**Exercise:** Rewrite the text of the records below, replacing every occurrence of "Raspberry Pi" with "RPi" and leaving everything else unchanged.

**Stored records:**
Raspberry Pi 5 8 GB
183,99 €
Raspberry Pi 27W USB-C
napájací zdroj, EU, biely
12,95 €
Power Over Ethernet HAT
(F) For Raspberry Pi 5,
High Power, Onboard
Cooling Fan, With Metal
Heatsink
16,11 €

**Result of the exercise:**
RPi 5 8 GB
183,99 €
RPi 27W USB-C
napájací zdroj, EU, biely
12,95 €
Power Over Ethernet HAT
(F) For RPi 5,
High Power, Onboard
Cooling Fan, With Metal
Heatsink
16,11 €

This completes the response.